Gehen Sie an einem kühlen Abend nach draußen – die Luft ist dann ziemlich kalt. Schalten Sie einfach einen 3D-Flammenheizer ein – so endet das Warten auf Wärme. Sie spüren die Wärme fast sofort, als würden Sie in einer Frühlingsbrise stehen. Denn Infrarotwärme breitet sich mit der Lichtgeschwindigkeit aus, nicht mit der Geschwindigkeit der Luft.
Was wirklich wichtig ist: Ein 3D-Flammenheizer nutzt Infrarotstrahlung zur Beheizung. Diese wird meist durch einen hocheffizienten Quarzrohr oder ein Carbonfaserelement erzeugt. Diese Elemente strahlen Infrarotwellen aus, die direkt auf Menschen und Gegenstände wirken – nicht auf die Luft um sie herum. In der Praxis bedeutet das eine schnelle, gezielte Wärmeabgabe, die sich natürlich anfühlt.

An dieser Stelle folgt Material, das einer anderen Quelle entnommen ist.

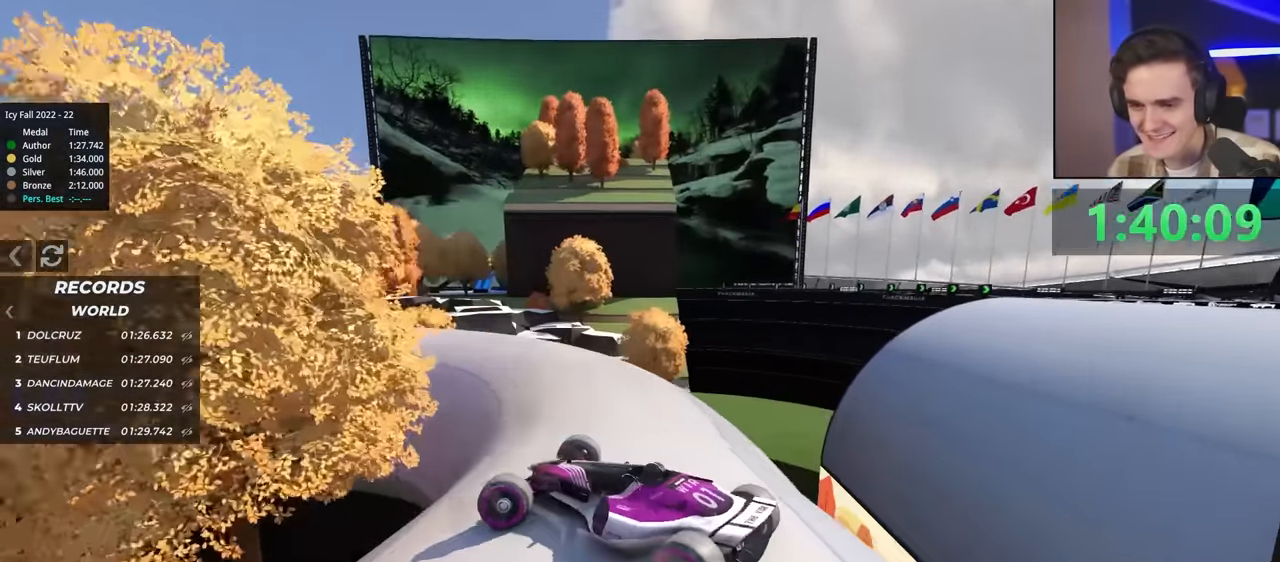
{"keys": ["up"], "events": [[17, "left", "up"], [67, "right", "down"], [350, "right", "up"]]}
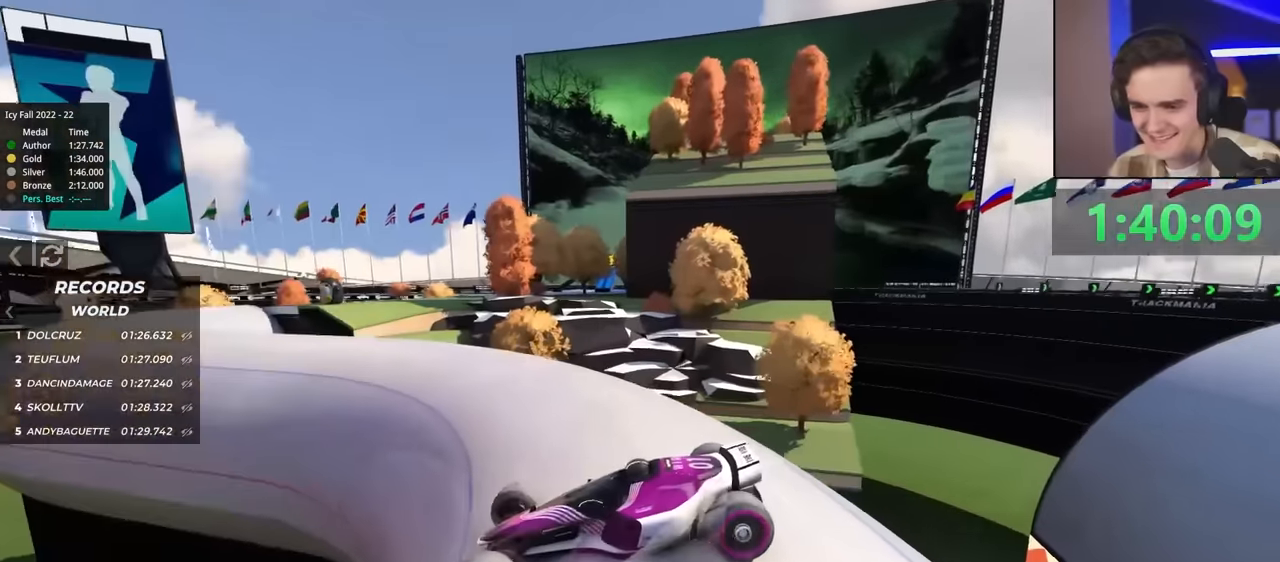
{"keys": ["right", "up"], "events": [[50, "right", "down"], [100, "brake", "down"], [200, "brake", "up"], [384, "up", "up"], [484, "up", "down"]]}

Die meisten Modelle arbeiten mit 120V oder 240V und haben eine Leistung von 1.500 bis 5.200 Watt. Sie sind für den Außeneinsatz geeignet und verfügen über Schutzklassen gegen Wasser und Staub. Integrierte Thermostate helfen dabei, die Wärme optimal einzustellen. Zudem sorgen Schutzelemente dafür, dass der Heizer sicher funktioniert. Der „3D-Flammen“-Effekt entsteht durch mehrere Reflektoren sowie durch die Geometrie der Heizelemente – dadurch entsteht ein größeres Wärmefeld.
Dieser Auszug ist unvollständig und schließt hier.